(Extracted information begins)

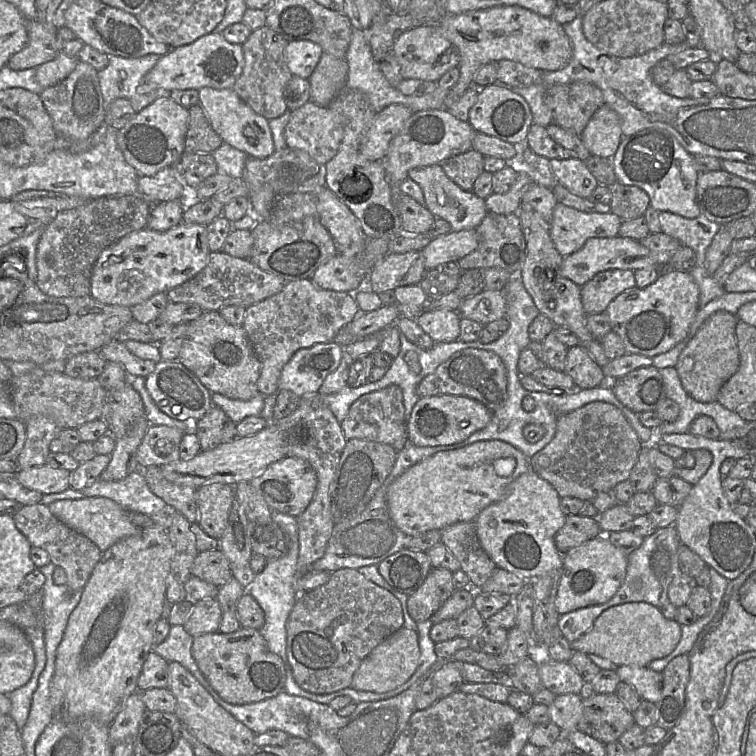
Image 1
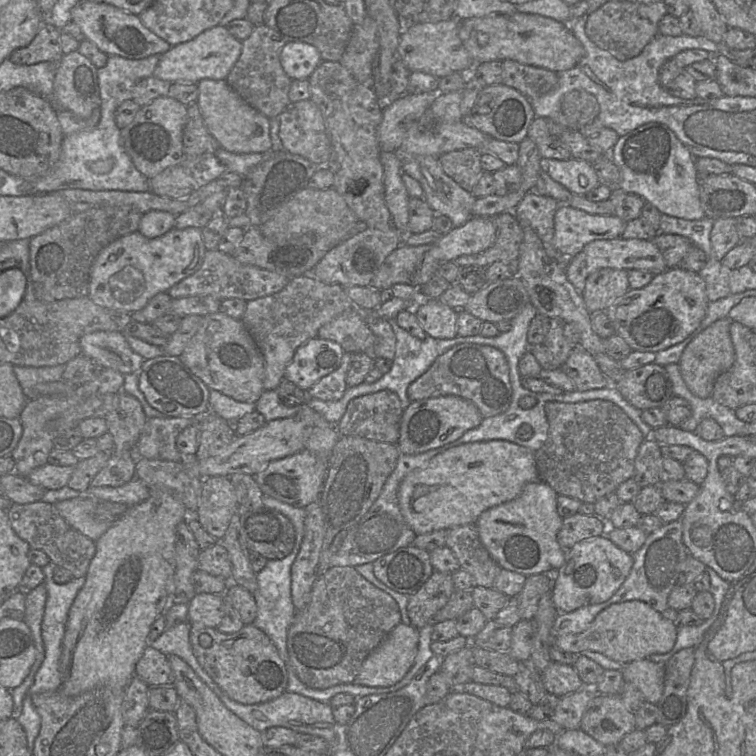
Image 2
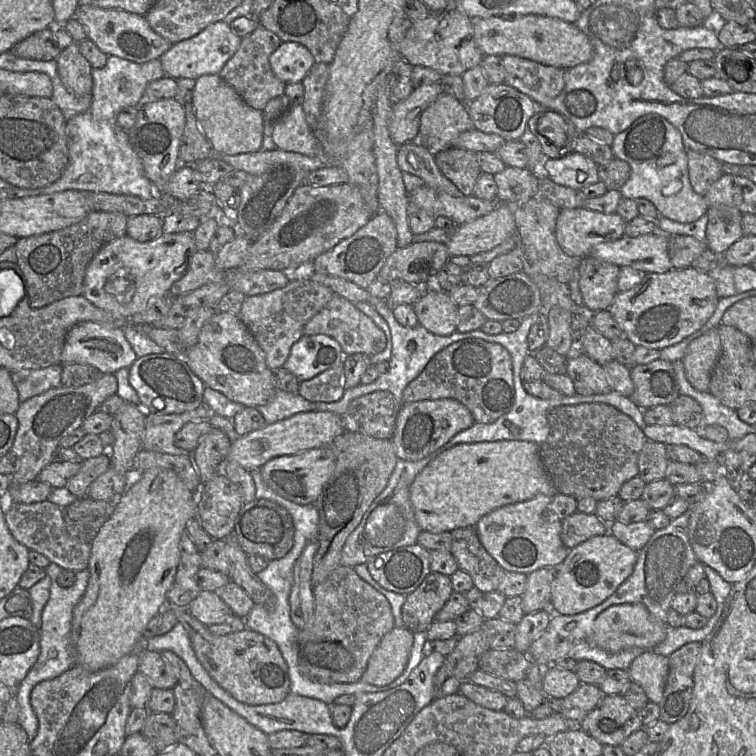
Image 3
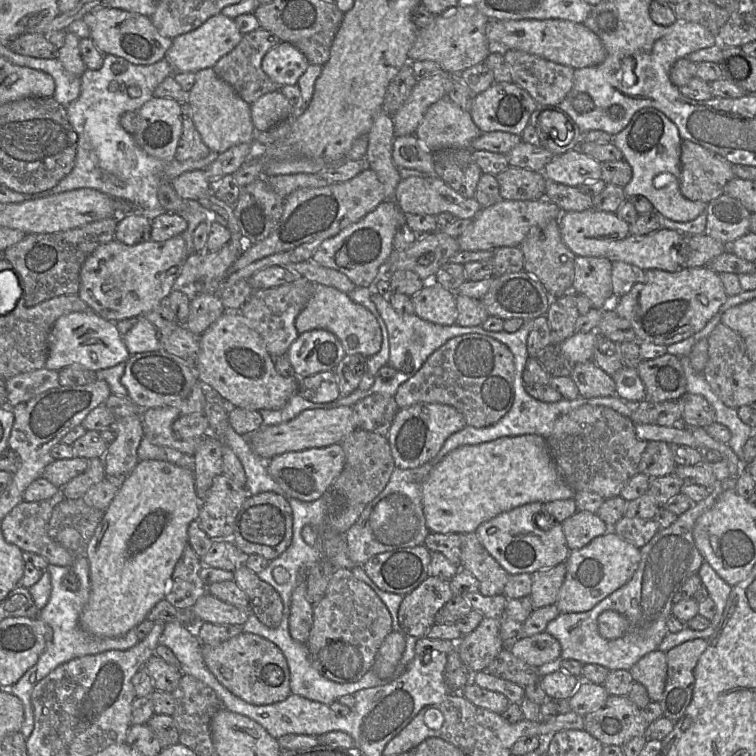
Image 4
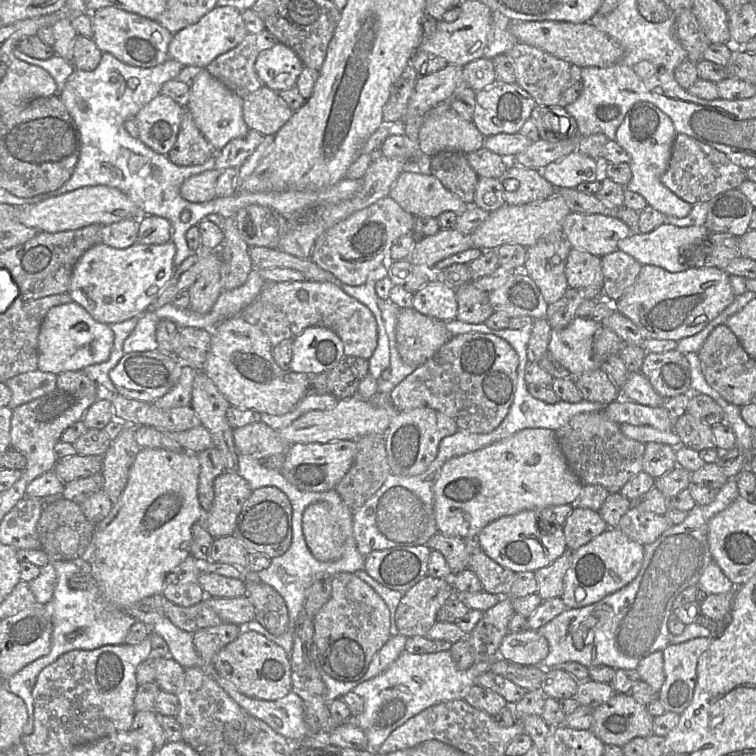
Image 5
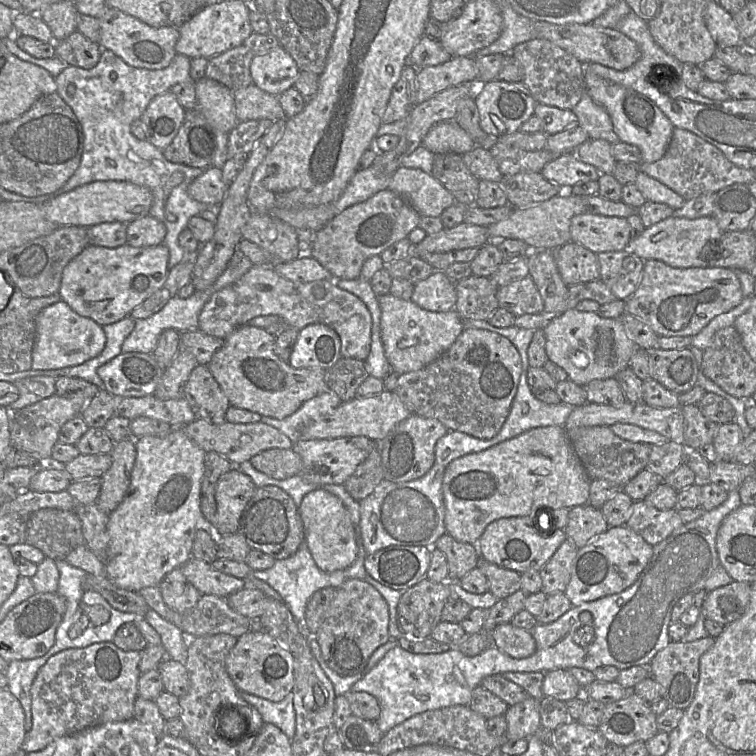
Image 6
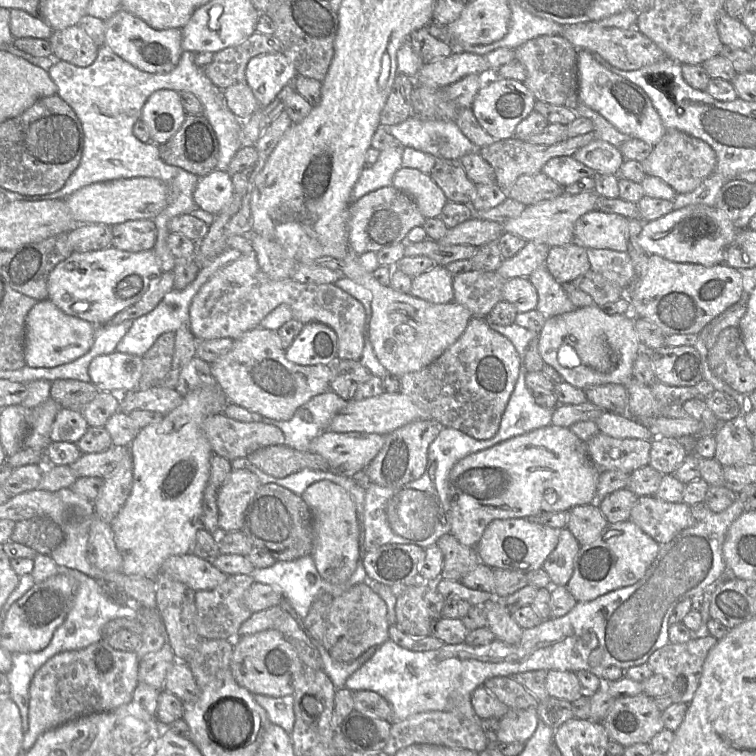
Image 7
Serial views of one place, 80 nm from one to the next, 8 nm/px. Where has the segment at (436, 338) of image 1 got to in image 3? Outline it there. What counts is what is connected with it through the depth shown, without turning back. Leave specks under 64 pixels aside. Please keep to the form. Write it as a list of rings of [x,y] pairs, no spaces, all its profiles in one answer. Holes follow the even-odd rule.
[[[434,284],[424,290],[413,308],[419,324],[429,332],[448,336],[457,331],[458,306],[450,299],[448,292]]]

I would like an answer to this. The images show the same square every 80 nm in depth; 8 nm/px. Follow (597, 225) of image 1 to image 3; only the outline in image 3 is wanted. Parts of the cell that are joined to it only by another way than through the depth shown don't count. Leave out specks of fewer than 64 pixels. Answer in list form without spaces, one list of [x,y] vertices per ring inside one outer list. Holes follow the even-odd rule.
[[[582,206],[562,208],[556,221],[556,240],[568,255],[582,259],[598,244],[624,236],[626,224],[616,212],[606,214]]]

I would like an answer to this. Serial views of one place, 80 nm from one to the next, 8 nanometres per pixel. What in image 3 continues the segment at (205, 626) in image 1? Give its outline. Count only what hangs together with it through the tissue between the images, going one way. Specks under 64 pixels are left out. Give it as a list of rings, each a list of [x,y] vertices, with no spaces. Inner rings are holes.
[[[200,591],[187,607],[188,612],[205,626],[222,624],[233,616],[216,592]]]

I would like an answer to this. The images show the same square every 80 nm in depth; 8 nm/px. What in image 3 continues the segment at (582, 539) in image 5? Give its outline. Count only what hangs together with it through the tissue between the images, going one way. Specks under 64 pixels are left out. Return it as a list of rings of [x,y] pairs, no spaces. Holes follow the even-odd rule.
[[[574,512],[561,521],[561,540],[567,549],[572,549],[594,536],[612,535],[611,524],[604,523],[594,513]]]

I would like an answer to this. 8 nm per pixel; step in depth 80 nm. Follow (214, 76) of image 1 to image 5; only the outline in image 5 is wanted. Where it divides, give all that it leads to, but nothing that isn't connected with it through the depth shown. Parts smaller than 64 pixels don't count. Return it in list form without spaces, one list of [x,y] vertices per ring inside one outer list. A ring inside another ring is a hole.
[[[216,6],[196,23],[188,25],[175,34],[168,45],[169,58],[175,59],[183,66],[206,66],[217,56],[236,47],[248,34],[242,15],[232,6]]]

(Extracted information ends)

How to complete this task:
Where the line containing "spaces. Holes follow the even-odd rule." appears, start copying, and go on exactly through the last line of the data.

Solution for this problem:
I would like an answer to this. The images show the same square every 80 nm in depth; 8 nm/px. What in image 3 continues the segment at (582, 539) in image 5? Give its outline. Count only what hangs together with it through the tissue between the images, going one way. Specks under 64 pixels are left out. Return it as a list of rings of [x,y] pairs, no spaces. Holes follow the even-odd rule.
[[[574,512],[561,521],[561,540],[567,549],[572,549],[594,536],[612,535],[611,524],[604,523],[594,513]]]

I would like an answer to this. 8 nm per pixel; step in depth 80 nm. Follow (214, 76) of image 1 to image 5; only the outline in image 5 is wanted. Where it divides, give all that it leads to, but nothing that isn't connected with it through the depth shown. Parts smaller than 64 pixels don't count. Return it in list form without spaces, one list of [x,y] vertices per ring inside one outer list. A ring inside another ring is a hole.
[[[216,6],[196,23],[188,25],[175,34],[168,45],[169,58],[175,59],[183,66],[206,66],[217,56],[236,47],[248,34],[242,15],[232,6]]]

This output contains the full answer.